Avec Du Potet on assiste à un retournement du discrédit du magnétisme car celui-ci prend un tour plus scientifique et plus médical. Du Potet écrit en 1821 un « Traité complet du magnétisme » et inaugure les interventions sous anesthésie par sommeil magnétique ; il magnétise ses malades à l’Hôtel-Dieu. Sous son influence, l’Académie de médecine en 1826 réexaminera la question du magnétisme animal. De nombreux chirurgiens utiliseront l’hypnose comme moyen d’anesthésie, notamment le Dr. Elliotson en Angleterre.

 

Lafontaine (1803-1892)

Il se rend célèbre en tant que magnétiseur de théâtre, mais son nom est resté car c’est en assistant à ses séances que Braid eut l’intuition que le fluide des magnétiseurs n’était pas en cause mais plutôt la fixation d’un corps brillant qui entraînait un épuisement des réserves nerveuses, la fatigue et le besoin de dormir.

 

James Braid ( -1860)

C’est donc un chirurgien anglais de Manchester qui va amener une véritable révolution de la science magnétique avec son livre « Neurypnologie, Traité du sommeil nerveux ou hypnotisme » en 1843. Il crée le mot hypnose proposant de donner le nom d’hypnotisme à la production d’un sommeil artificiel, quand il y a perte de la mémoire. Il élabore sa théorie subjective à partir de la fixation d’un objet brillant, développe les suggestions et constate la célèbre triade : léthargie, catalepsie, somnambulisme.

 

CHARCOT, la Salpetrière, l’École de Paris.

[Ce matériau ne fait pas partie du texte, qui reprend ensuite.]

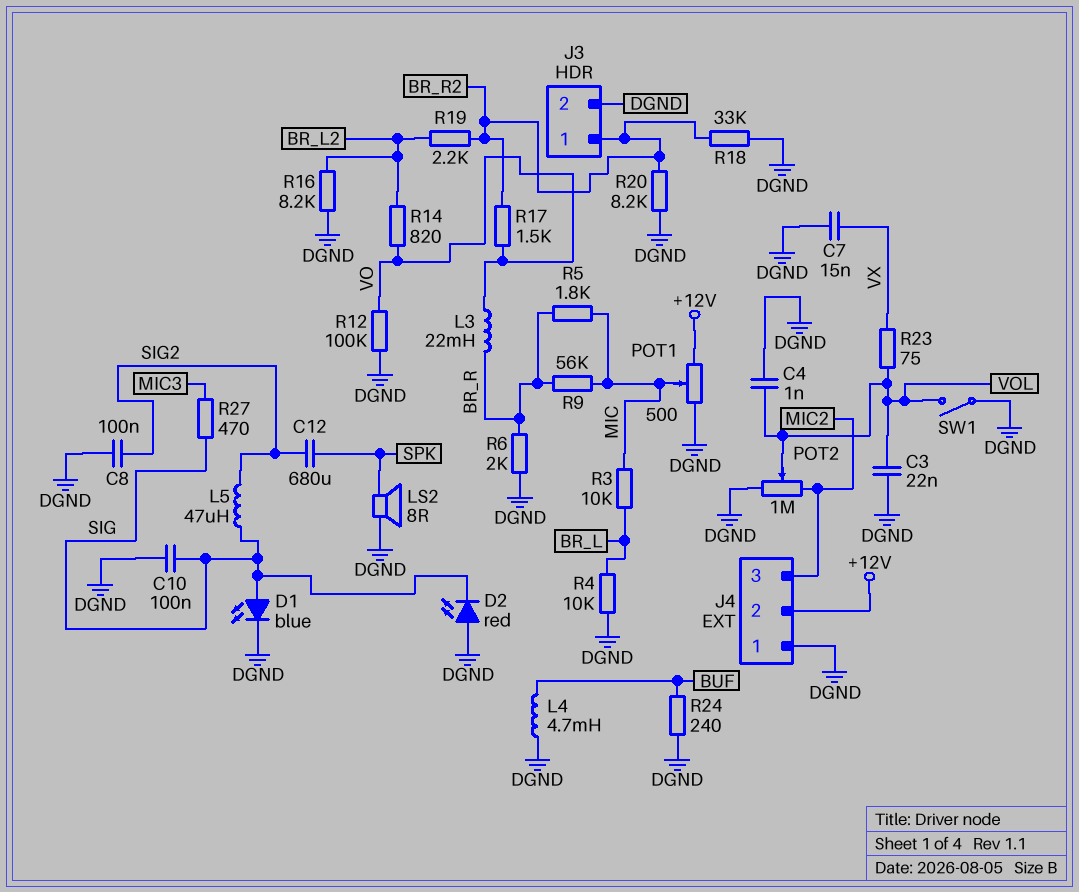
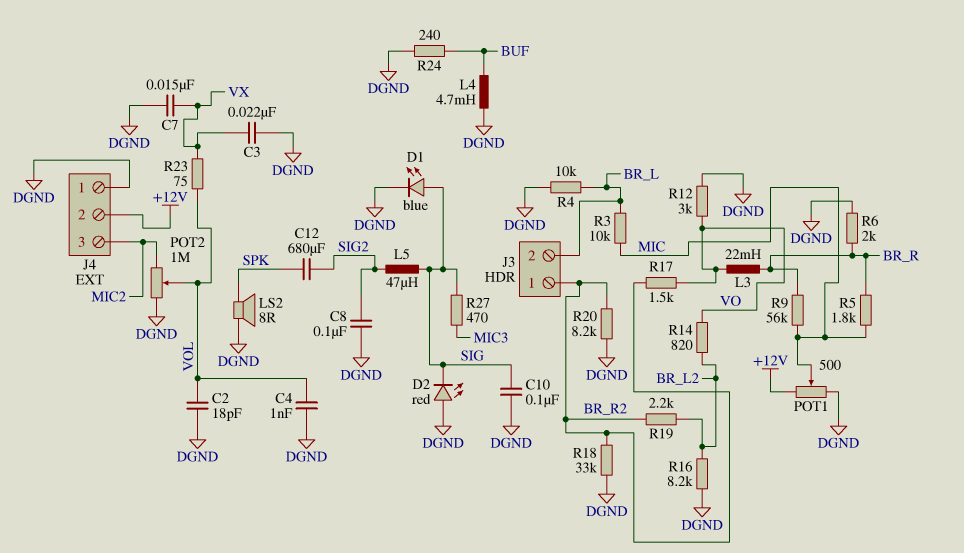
C2: none -> 18pF (DGND, VOL)
C3: 22nF (DGND, VOL) -> 22nF (DGND, VX)
J3 pin 2: DGND -> BR_L
R12: 100k (DGND, VO) -> 3k (DGND, VO)
SW1: switch (DGND, VOL) -> none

C’est à Charcot que revint le mérite de faire de l’hypnose une véritable science. C’est en 1878 que commencèrent, à l’hospice de la Salpetrière, ses conférences mémorables qui donnèrent un essor tout nouveau aux études hypnotiques. Il détermina les signes diagnostiques des différents états hypnotiques. Considérant que les hystériques présentaient au degré suprême l’accentuation de tous les signes de ce qu’il appelait le grand hypnotisme, il les prenait exclusivement pour base de sa description, se réservant de conclure du simple au composé. Il établira une conception psychophysique de l’hypnose. Si certains aspects ostentatoires des démonstrations de Charcot ont été critiqués, c’est pourtant à lui que l’hypnose doit ses lettres de noblesse et son entrée dans le monde scientifique à l’époque.

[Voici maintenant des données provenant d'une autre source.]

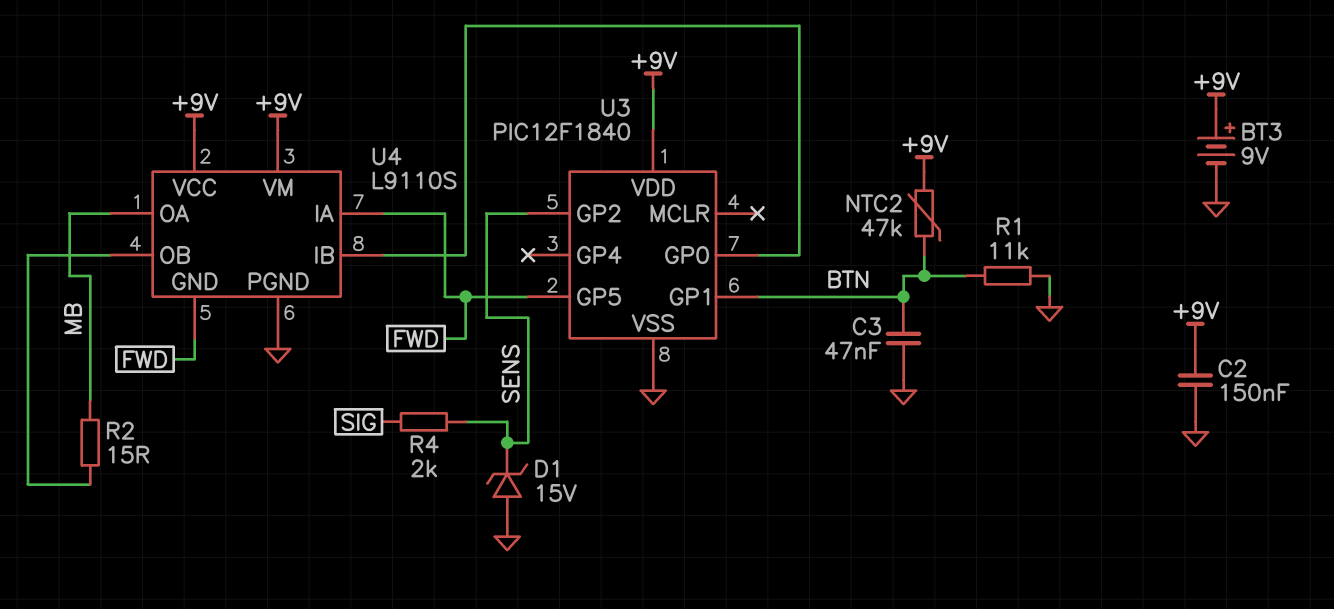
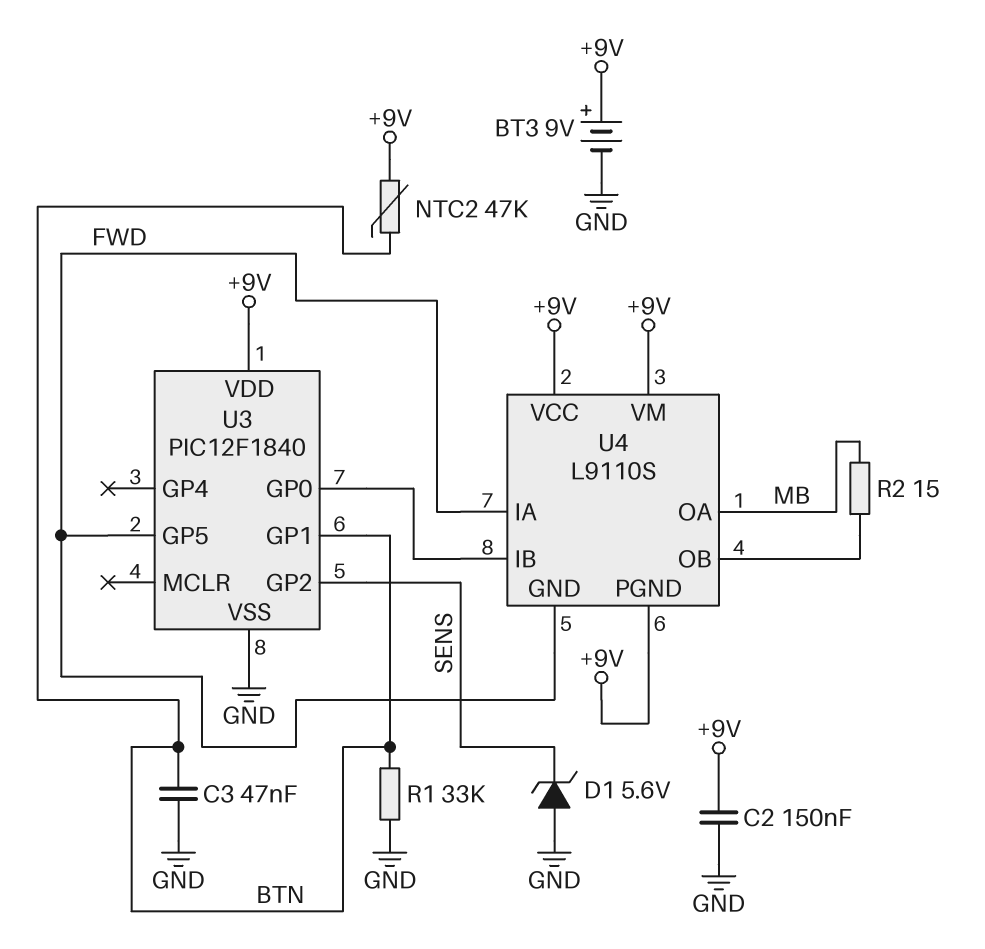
D1: zener 15V (A GND, K SENS) -> zener 5.6V (A GND, K SENS)
R1: 11k (BTN, GND) -> 33k (BTN, GND)
R4: 2k (SENS, SIG) -> none
U4 pin PGND: GND -> +9V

Freud assistera aux démonstrations de Charcot. La face cachée de l’hypnose devait quant à elle amener Freud au concept d’inconscient.

 

Les Dr. LIÉBAULT et BERNHEIM, l’École de Nancy.

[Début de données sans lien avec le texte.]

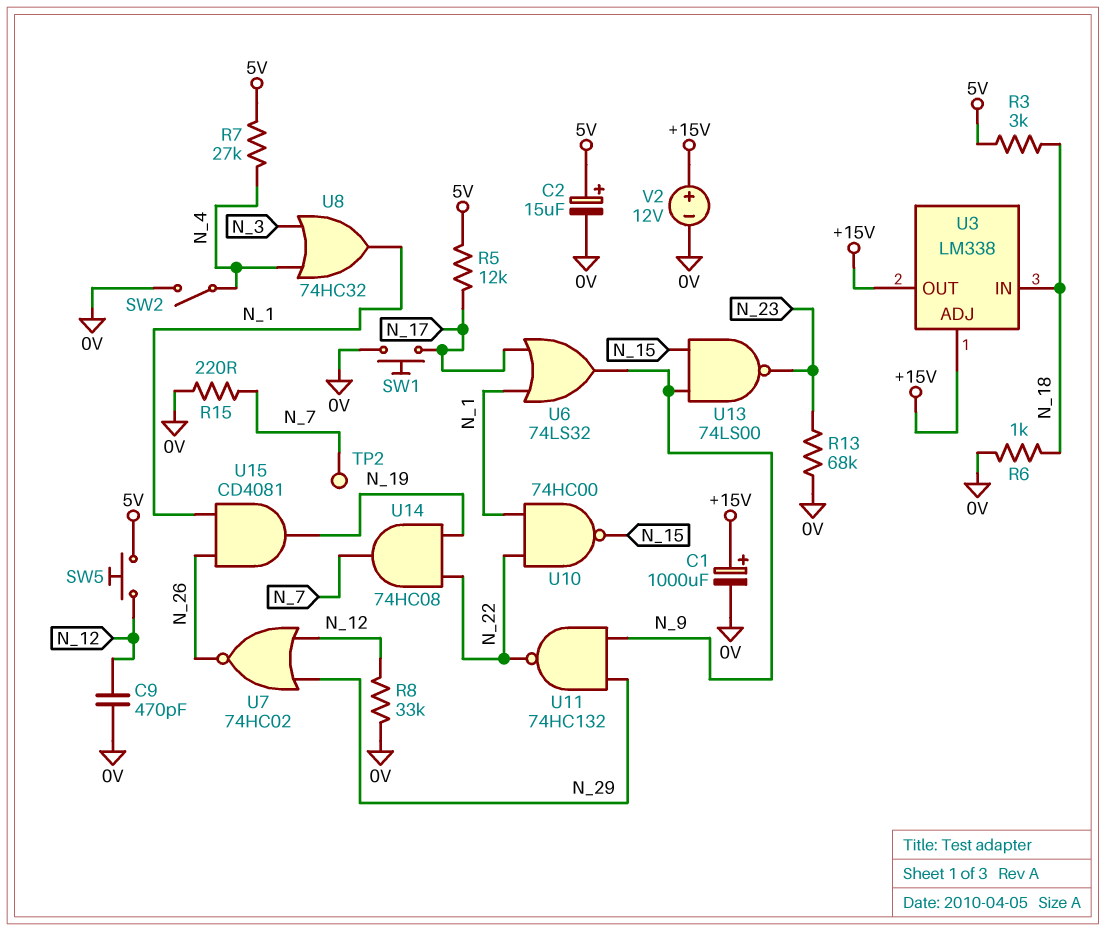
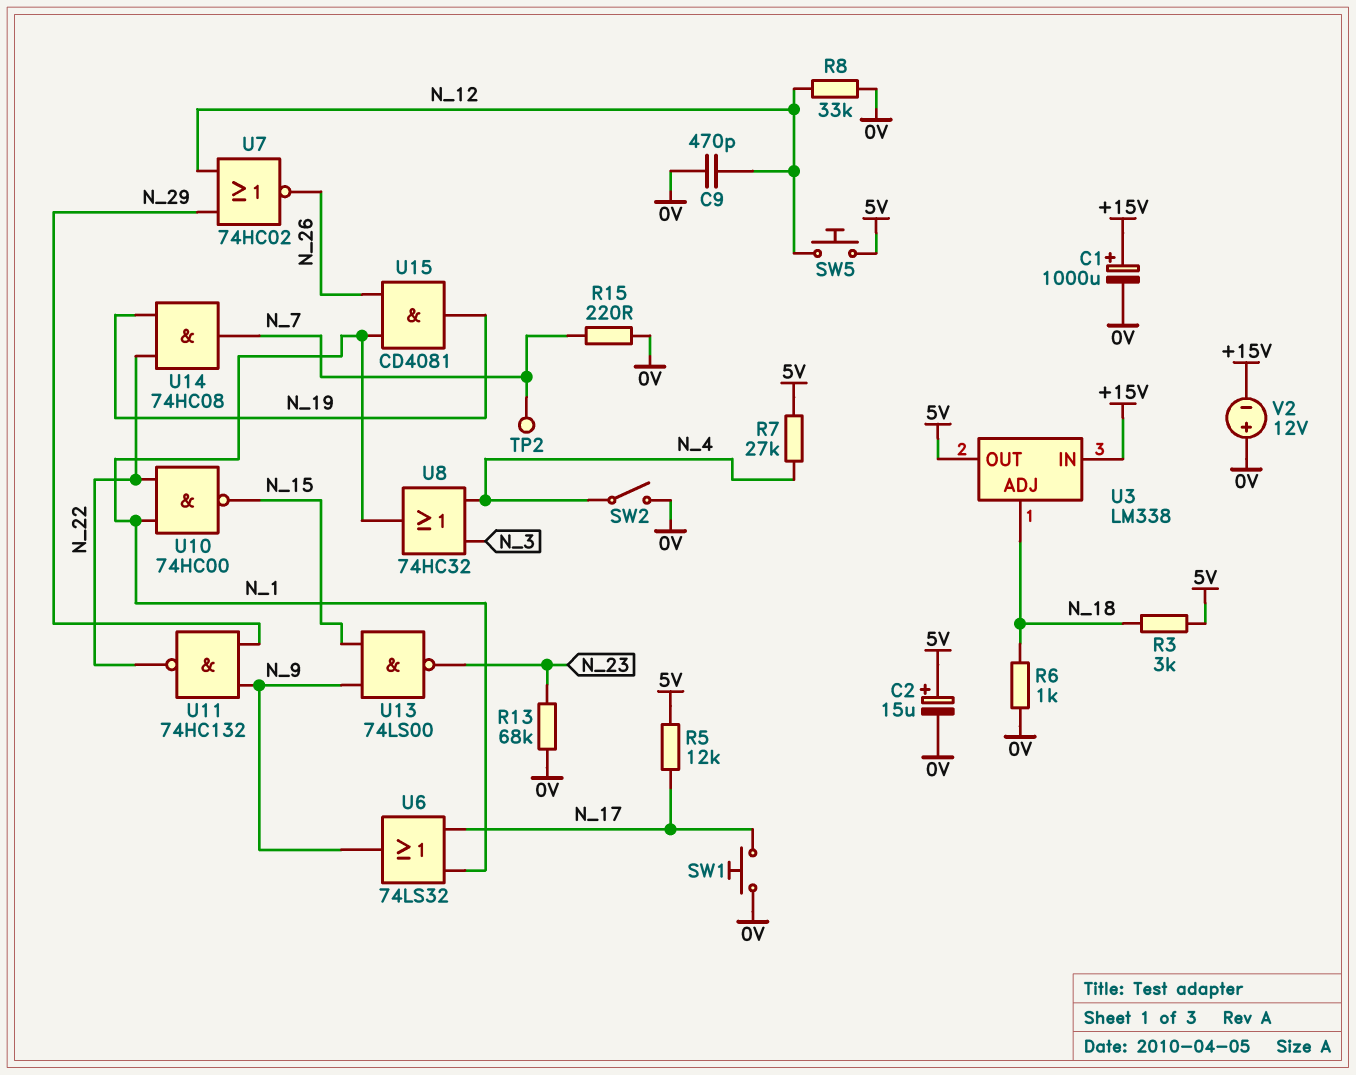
U3 pin ADJ: +15V -> N_18
U3 pin IN: N_18 -> +15V
U3 pin OUT: +15V -> 5V
V2: 12V (plus +15V, minus 0V) -> 12V (plus 0V, minus +15V)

Ces deux médecins étudieront contrairement à Charcot, plutôt l’hypnose chez les sujets sains et donneront la primauté de l’action hypnotique à la suggestion. Leur opposition de l’époque à Charcot n’a plus lieu d’être, leurs travaux étant complémentaires. Dès 1866, Liebault publia « Du sommeil et des états analogues considérés surtout au point de vue de l’action du moral sur le physique ». Ce livre passé inaperçu fut exhumé par Bernheim en 1883, il y souligna la conception du sommeil provoqué par la suggestion. Les phénomènes hypnotiques sont dus à la suggestibilité normale, exaltée dans la concentration psychique du sommeil. La psychothérapie est suggestive pendant le sommeil provoqué. L’ouvrage fondamental du Dr Bernheim « De la Suggestion » sera publié en 1916.

 

Le XXe siècle et l’hypnose.

Paul Richer, Azam de Bordeaux, Broca, Charles Richet, Dumontpallier, Lancelin, de Rochas, Paul Magnin, Pitres, Henri Durville, Pierre Janet et bien d’autres contribueront au succès de l’hypnose qui ne sera malheureusement pas exempte de déviations et d’excès.

Le Dr. J.H. Schultz tirera de l’hypnose le Training Autogène.

L’École Russe de Betcherev et Pavlov fait de l’hypnose un moyen thérapeutique et l’étend à l’accouchement sans douleur.

Plus près de nous en France, Chertok sera le grand tenant de l’hypnose classique tandis que de nos jours l’hypnose ericksonnienne renouvelle fortement les stratégies d’une nouvelle hypnose dite « moderne ».

Enfin, c’est pour renouveler l’hypnose et la dépasser que des médecins qui la pratiquaient, trouvant ses résultats thérapeutiques efficaces mais ses concepts et théories confus,  au premier rang desquels Caycedo, ont créé la Sophrologie.

 

 



[1] Influence magnétique des astres sur les humains et leurs maladies.